» **WORK TASK**:
Each record below must come back exactly as written; its pictures must not.

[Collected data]
:::

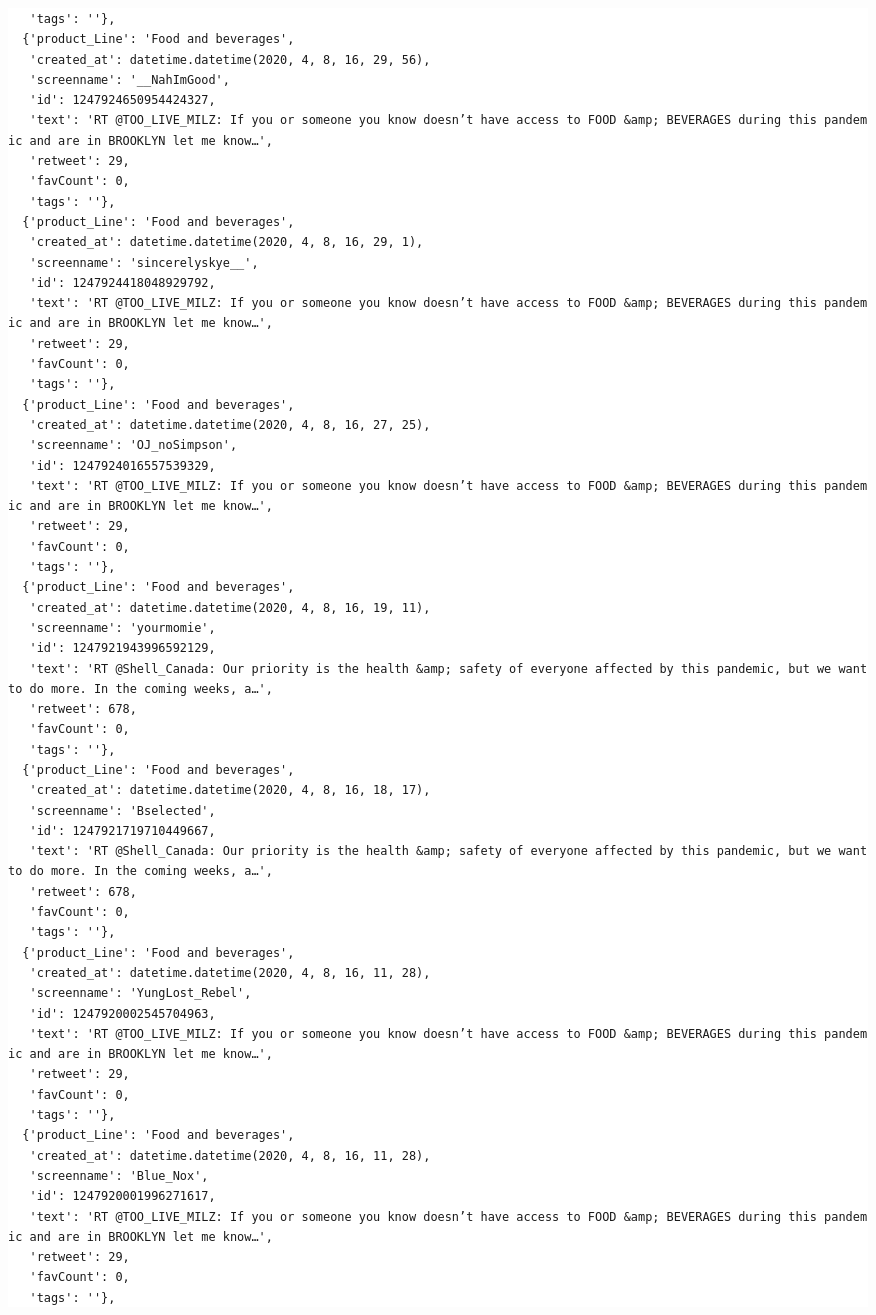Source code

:        'tags': ''},
      {'product_Line': 'Food and beverages',
       'created_at': datetime.datetime(2020, 4, 8, 16, 29, 56),
       'screenname': '__NahImGood',
       'id': 1247924650954424327,
       'text': 'RT @TOO_LIVE_MILZ: If you or someone you know doesn’t have access to FOOD &amp; BEVERAGES during this pandemic and are in BROOKLYN let me know…',
       'retweet': 29,
       'favCount': 0,
       'tags': ''},
      {'product_Line': 'Food and beverages',
       'created_at': datetime.datetime(2020, 4, 8, 16, 29, 1),
       'screenname': 'sincerelyskye__',
       'id': 1247924418048929792,
       'text': 'RT @TOO_LIVE_MILZ: If you or someone you know doesn’t have access to FOOD &amp; BEVERAGES during this pandemic and are in BROOKLYN let me know…',
       'retweet': 29,
       'favCount': 0,
       'tags': ''},
      {'product_Line': 'Food and beverages',
       'created_at': datetime.datetime(2020, 4, 8, 16, 27, 25),
       'screenname': 'OJ_noSimpson',
       'id': 1247924016557539329,
       'text': 'RT @TOO_LIVE_MILZ: If you or someone you know doesn’t have access to FOOD &amp; BEVERAGES during this pandemic and are in BROOKLYN let me know…',
       'retweet': 29,
       'favCount': 0,
       'tags': ''},
      {'product_Line': 'Food and beverages',
       'created_at': datetime.datetime(2020, 4, 8, 16, 19, 11),
       'screenname': 'yourmomie',
       'id': 1247921943996592129,
       'text': 'RT @Shell_Canada: Our priority is the health &amp; safety of everyone affected by this pandemic, but we want to do more. In the coming weeks, a…',
       'retweet': 678,
       'favCount': 0,
       'tags': ''},
      {'product_Line': 'Food and beverages',
       'created_at': datetime.datetime(2020, 4, 8, 16, 18, 17),
       'screenname': 'Bselected',
       'id': 1247921719710449667,
       'text': 'RT @Shell_Canada: Our priority is the health &amp; safety of everyone affected by this pandemic, but we want to do more. In the coming weeks, a…',
       'retweet': 678,
       'favCount': 0,
       'tags': ''},
      {'product_Line': 'Food and beverages',
       'created_at': datetime.datetime(2020, 4, 8, 16, 11, 28),
       'screenname': 'YungLost_Rebel',
       'id': 1247920002545704963,
       'text': 'RT @TOO_LIVE_MILZ: If you or someone you know doesn’t have access to FOOD &amp; BEVERAGES during this pandemic and are in BROOKLYN let me know…',
       'retweet': 29,
       'favCount': 0,
       'tags': ''},
      {'product_Line': 'Food and beverages',
       'created_at': datetime.datetime(2020, 4, 8, 16, 11, 28),
       'screenname': 'Blue_Nox',
       'id': 1247920001996271617,
       'text': 'RT @TOO_LIVE_MILZ: If you or someone you know doesn’t have access to FOOD &amp; BEVERAGES during this pandemic and are in BROOKLYN let me know…',
       'retweet': 29,
       'favCount': 0,
       'tags': ''},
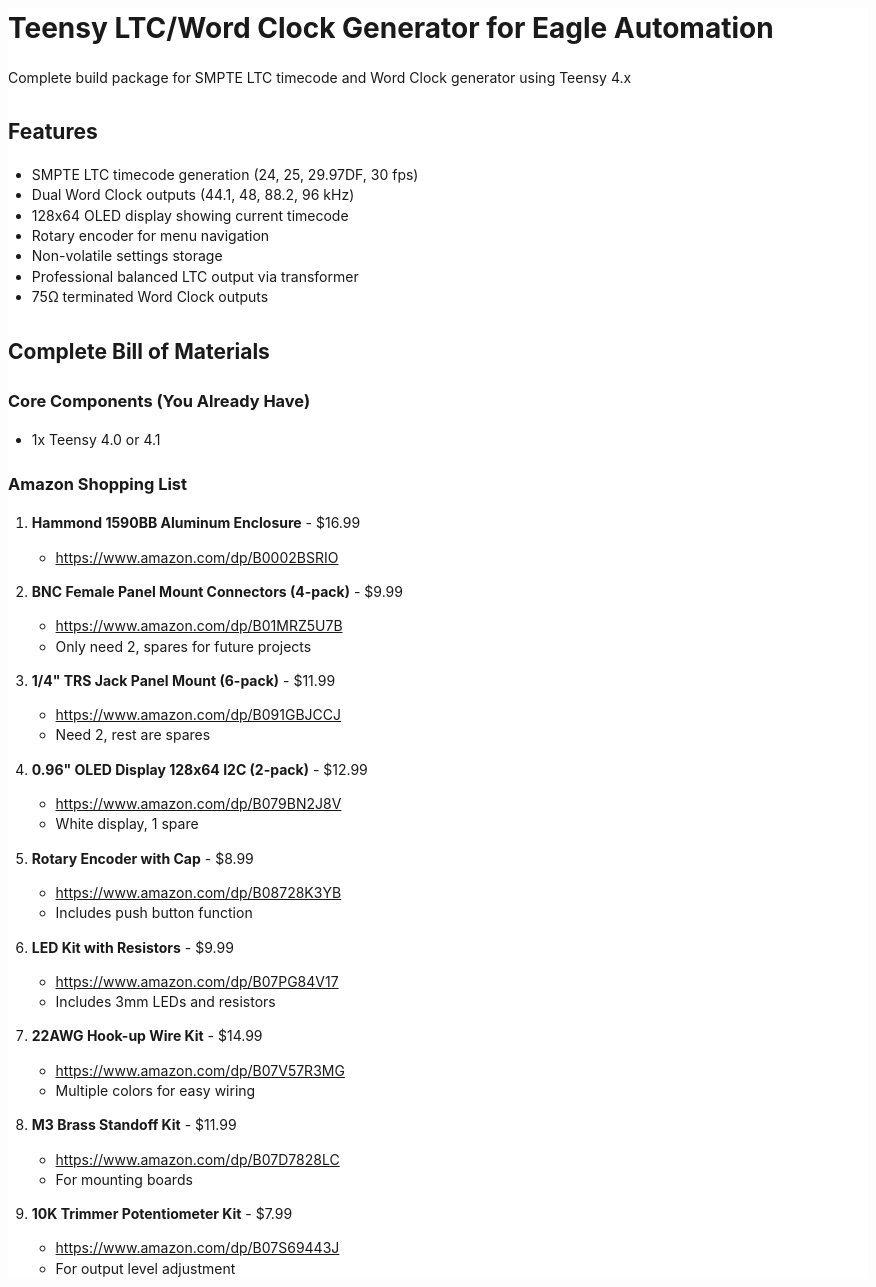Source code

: # Teensy LTC/Word Clock Generator for Eagle Automation

Complete build package for SMPTE LTC timecode and Word Clock generator using Teensy 4.x

## Features
- SMPTE LTC timecode generation (24, 25, 29.97DF, 30 fps)
- Dual Word Clock outputs (44.1, 48, 88.2, 96 kHz)
- 128x64 OLED display showing current timecode
- Rotary encoder for menu navigation
- Non-volatile settings storage
- Professional balanced LTC output via transformer
- 75Ω terminated Word Clock outputs

## Complete Bill of Materials

### Core Components (You Already Have)
- 1x Teensy 4.0 or 4.1

### Amazon Shopping List
1. **Hammond 1590BB Aluminum Enclosure** - $16.99
   - https://www.amazon.com/dp/B0002BSRIO
   
2. **BNC Female Panel Mount Connectors (4-pack)** - $9.99
   - https://www.amazon.com/dp/B01MRZ5U7B
   - Only need 2, spares for future projects
   
3. **1/4" TRS Jack Panel Mount (6-pack)** - $11.99
   - https://www.amazon.com/dp/B091GBJCCJ
   - Need 2, rest are spares
   
4. **0.96" OLED Display 128x64 I2C (2-pack)** - $12.99
   - https://www.amazon.com/dp/B079BN2J8V
   - White display, 1 spare
   
5. **Rotary Encoder with Cap** - $8.99
   - https://www.amazon.com/dp/B08728K3YB
   - Includes push button function
   
6. **LED Kit with Resistors** - $9.99
   - https://www.amazon.com/dp/B07PG84V17
   - Includes 3mm LEDs and resistors
   
7. **22AWG Hook-up Wire Kit** - $14.99
   - https://www.amazon.com/dp/B07V57R3MG
   - Multiple colors for easy wiring
   
8. **M3 Brass Standoff Kit** - $11.99
   - https://www.amazon.com/dp/B07D7828LC
   - For mounting boards
   
9. **10K Trimmer Potentiometer Kit** - $7.99
   - https://www.amazon.com/dp/B07S69443J
   - For output level adjustment
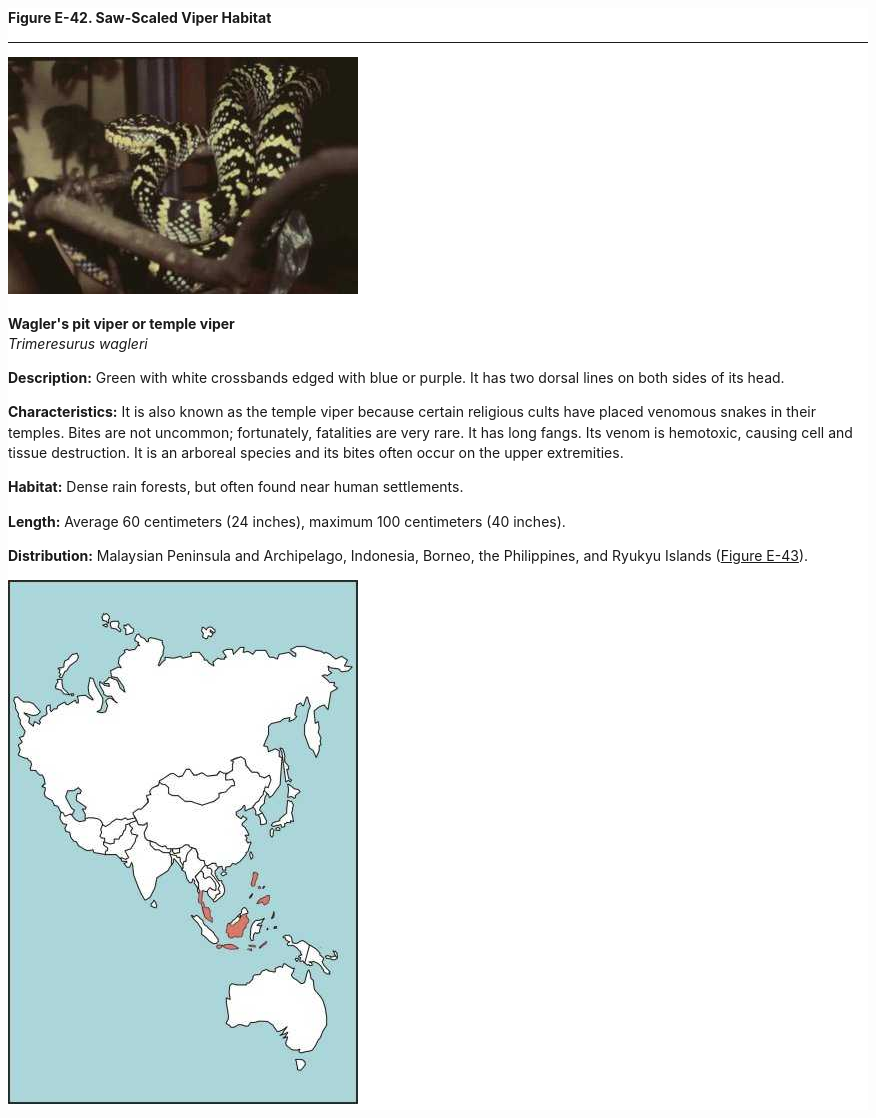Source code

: **Figure E-42\. Saw-Scaled Viper Habitat**

* * *

![](image357.jpg)

**Wagler's pit viper or temple viper**  
_Trimeresurus wagleri_  

**Description:** Green with white crossbands edged with blue or purple. It has two dorsal lines on both sides of its head.

**Characteristics:** It is also known as the temple viper because certain religious cults have placed venomous snakes in their temples. Bites are not uncommon; fortunately, fatalities are very rare. It has long fangs. Its venom is hemotoxic, causing cell and tissue destruction. It is an arboreal species and its bites often occur on the upper extremities.

**Habitat:** Dense rain forests, but often found near human settlements.

**Length:** Average 60 centimeters (24 inches), maximum 100 centimeters (40 inches).

**Distribution:** Malaysian Peninsula and Archipelago, Indonesia, Borneo, the Philippines, and Ryukyu Islands ([Figure E-43](#fige-43)).

<a name="fige-43"></a>![Figure E-43\. Wagler's Pit Viper or Temple Viper Habitat](image358.jpg)
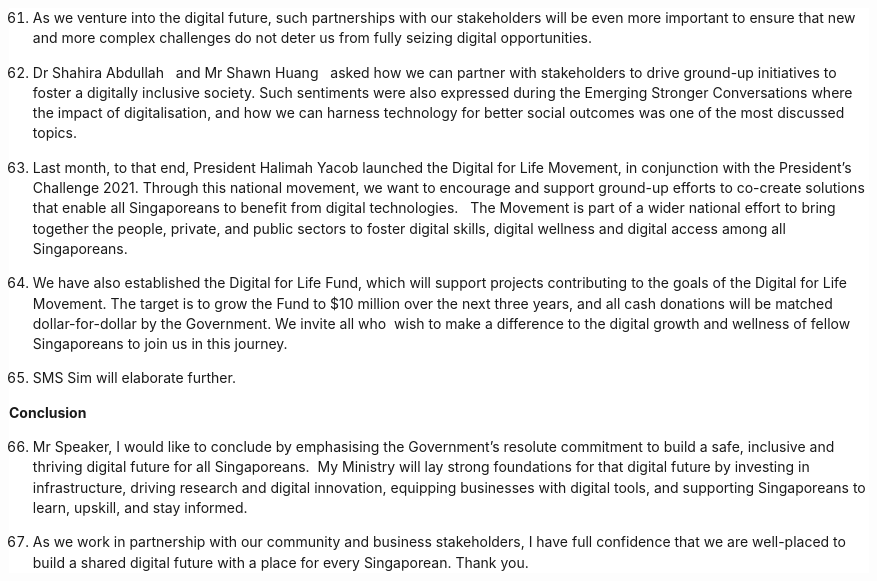 61. As we venture into the digital future, such partnerships with our stakeholders will be even more important to ensure that new and more complex challenges do not deter us from fully seizing digital opportunities.  
  
62. Dr Shahira Abdullah   and Mr Shawn Huang   asked how we can partner with stakeholders to drive ground-up initiatives to foster a digitally inclusive society. Such sentiments were also expressed during the Emerging Stronger Conversations where the impact of digitalisation, and how we can harness technology for better social outcomes was one of the most discussed topics.  
  
63. Last month, to that end, President Halimah Yacob launched the Digital for Life Movement, in conjunction with the President’s Challenge 2021. Through this national movement, we want to encourage and support ground-up efforts to co-create solutions that enable all Singaporeans to benefit from digital technologies.   The Movement is part of a wider national effort to bring together the people, private, and public sectors to foster digital skills, digital wellness and digital access among all Singaporeans.  
  
64. We have also established the Digital for Life Fund, which will support projects contributing to the goals of the Digital for Life Movement. The target is to grow the Fund to $10 million over the next three years, and all cash donations will be matched dollar-for-dollar by the Government. We invite all who  wish to make a difference to the digital growth and wellness of fellow Singaporeans to join us in this journey.  
  
65. SMS Sim will elaborate further.   
  
**Conclusion**  
  
66. Mr Speaker, I would like to conclude by emphasising the Government’s resolute commitment to build a safe, inclusive and thriving digital future for all Singaporeans.  My Ministry will lay strong foundations for that digital future by investing in infrastructure, driving research and digital innovation, equipping businesses with digital tools, and supporting Singaporeans to learn, upskill, and stay informed.  
  
67. As we work in partnership with our community and business stakeholders, I have full confidence that we are well-placed to build a shared digital future with a place for every Singaporean. Thank you.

:::

» **WRITTEN ANSWER**:
Source code

:        'tags': ''},
      {'product_Line': 'Food and beverages',
       'created_at': datetime.datetime(2020, 4, 8, 16, 29, 56),
       'screenname': '__NahImGood',
       'id': 1247924650954424327,
       'text': 'RT @TOO_LIVE_MILZ: If you or someone you know doesn’t have access to FOOD &amp; BEVERAGES during this pandemic and are in BROOKLYN let me know…',
       'retweet': 29,
       'favCount': 0,
       'tags': ''},
      {'product_Line': 'Food and beverages',
       'created_at': datetime.datetime(2020, 4, 8, 16, 29, 1),
       'screenname': 'sincerelyskye__',
       'id': 1247924418048929792,
       'text': 'RT @TOO_LIVE_MILZ: If you or someone you know doesn’t have access to FOOD &amp; BEVERAGES during this pandemic and are in BROOKLYN let me know…',
       'retweet': 29,
       'favCount': 0,
       'tags': ''},
      {'product_Line': 'Food and beverages',
       'created_at': datetime.datetime(2020, 4, 8, 16, 27, 25),
       'screenname': 'OJ_noSimpson',
       'id': 1247924016557539329,
       'text': 'RT @TOO_LIVE_MILZ: If you or someone you know doesn’t have access to FOOD &amp; BEVERAGES during this pandemic and are in BROOKLYN let me know…',
       'retweet': 29,
       'favCount': 0,
       'tags': ''},
      {'product_Line': 'Food and beverages',
       'created_at': datetime.datetime(2020, 4, 8, 16, 19, 11),
       'screenname': 'yourmomie',
       'id': 1247921943996592129,
       'text': 'RT @Shell_Canada: Our priority is the health &amp; safety of everyone affected by this pandemic, but we want to do more. In the coming weeks, a…',
       'retweet': 678,
       'favCount': 0,
       'tags': ''},
      {'product_Line': 'Food and beverages',
       'created_at': datetime.datetime(2020, 4, 8, 16, 18, 17),
       'screenname': 'Bselected',
       'id': 1247921719710449667,
       'text': 'RT @Shell_Canada: Our priority is the health &amp; safety of everyone affected by this pandemic, but we want to do more. In the coming weeks, a…',
       'retweet': 678,
       'favCount': 0,
       'tags': ''},
      {'product_Line': 'Food and beverages',
       'created_at': datetime.datetime(2020, 4, 8, 16, 11, 28),
       'screenname': 'YungLost_Rebel',
       'id': 1247920002545704963,
       'text': 'RT @TOO_LIVE_MILZ: If you or someone you know doesn’t have access to FOOD &amp; BEVERAGES during this pandemic and are in BROOKLYN let me know…',
       'retweet': 29,
       'favCount': 0,
       'tags': ''},
      {'product_Line': 'Food and beverages',
       'created_at': datetime.datetime(2020, 4, 8, 16, 11, 28),
       'screenname': 'Blue_Nox',
       'id': 1247920001996271617,
       'text': 'RT @TOO_LIVE_MILZ: If you or someone you know doesn’t have access to FOOD &amp; BEVERAGES during this pandemic and are in BROOKLYN let me know…',
       'retweet': 29,
       'favCount': 0,
       'tags': ''},
Source code

: # Teensy LTC/Word Clock Generator for Eagle Automation

Complete build package for SMPTE LTC timecode and Word Clock generator using Teensy 4.x

## Features
- SMPTE LTC timecode generation (24, 25, 29.97DF, 30 fps)
- Dual Word Clock outputs (44.1, 48, 88.2, 96 kHz)
- 128x64 OLED display showing current timecode
- Rotary encoder for menu navigation
- Non-volatile settings storage
- Professional balanced LTC output via transformer
- 75Ω terminated Word Clock outputs

## Complete Bill of Materials

### Core Components (You Already Have)
- 1x Teensy 4.0 or 4.1

### Amazon Shopping List
1. **Hammond 1590BB Aluminum Enclosure** - $16.99
   - https://www.amazon.com/dp/B0002BSRIO
   
2. **BNC Female Panel Mount Connectors (4-pack)** - $9.99
   - https://www.amazon.com/dp/B01MRZ5U7B
   - Only need 2, spares for future projects
   
3. **1/4" TRS Jack Panel Mount (6-pack)** - $11.99
   - https://www.amazon.com/dp/B091GBJCCJ
   - Need 2, rest are spares
   
4. **0.96" OLED Display 128x64 I2C (2-pack)** - $12.99
   - https://www.amazon.com/dp/B079BN2J8V
   - White display, 1 spare
   
5. **Rotary Encoder with Cap** - $8.99
   - https://www.amazon.com/dp/B08728K3YB
   - Includes push button function
   
6. **LED Kit with Resistors** - $9.99
   - https://www.amazon.com/dp/B07PG84V17
   - Includes 3mm LEDs and resistors
   
7. **22AWG Hook-up Wire Kit** - $14.99
   - https://www.amazon.com/dp/B07V57R3MG
   - Multiple colors for easy wiring
   
8. **M3 Brass Standoff Kit** - $11.99
   - https://www.amazon.com/dp/B07D7828LC
   - For mounting boards
   
9. **10K Trimmer Potentiometer Kit** - $7.99
   - https://www.amazon.com/dp/B07S69443J
   - For output level adjustment
Source code

: **Figure E-42\. Saw-Scaled Viper Habitat**

* * *

![](image357.jpg)

**Wagler's pit viper or temple viper**  
_Trimeresurus wagleri_  

**Description:** Green with white crossbands edged with blue or purple. It has two dorsal lines on both sides of its head.

**Characteristics:** It is also known as the temple viper because certain religious cults have placed venomous snakes in their temples. Bites are not uncommon; fortunately, fatalities are very rare. It has long fangs. Its venom is hemotoxic, causing cell and tissue destruction. It is an arboreal species and its bites often occur on the upper extremities.

**Habitat:** Dense rain forests, but often found near human settlements.

**Length:** Average 60 centimeters (24 inches), maximum 100 centimeters (40 inches).

**Distribution:** Malaysian Peninsula and Archipelago, Indonesia, Borneo, the Philippines, and Ryukyu Islands ([Figure E-43](#fige-43)).

<a name="fige-43"></a>![Figure E-43\. Wagler's Pit Viper or Temple Viper Habitat](image358.jpg)
 61. As we venture into the digital future, such partnerships with our stakeholders will be even more important to ensure that new and more complex challenges do not deter us from fully seizing digital opportunities.  
  
62. Dr Shahira Abdullah   and Mr Shawn Huang   asked how we can partner with stakeholders to drive ground-up initiatives to foster a digitally inclusive society. Such sentiments were also expressed during the Emerging Stronger Conversations where the impact of digitalisation, and how we can harness technology for better social outcomes was one of the most discussed topics.  
  
63. Last month, to that end, President Halimah Yacob launched the Digital for Life Movement, in conjunction with the President’s Challenge 2021. Through this national movement, we want to encourage and support ground-up efforts to co-create solutions that enable all Singaporeans to benefit from digital technologies.   The Movement is part of a wider national effort to bring together the people, private, and public sectors to foster digital skills, digital wellness and digital access among all Singaporeans.  
  
64. We have also established the Digital for Life Fund, which will support projects contributing to the goals of the Digital for Life Movement. The target is to grow the Fund to $10 million over the next three years, and all cash donations will be matched dollar-for-dollar by the Government. We invite all who  wish to make a difference to the digital growth and wellness of fellow Singaporeans to join us in this journey.  
  
65. SMS Sim will elaborate further.   
  
**Conclusion**  
  
66. Mr Speaker, I would like to conclude by emphasising the Government’s resolute commitment to build a safe, inclusive and thriving digital future for all Singaporeans.  My Ministry will lay strong foundations for that digital future by investing in infrastructure, driving research and digital innovation, equipping businesses with digital tools, and supporting Singaporeans to learn, upskill, and stay informed.  
  
67. As we work in partnership with our community and business stakeholders, I have full confidence that we are well-placed to build a shared digital future with a place for every Singaporean. Thank you.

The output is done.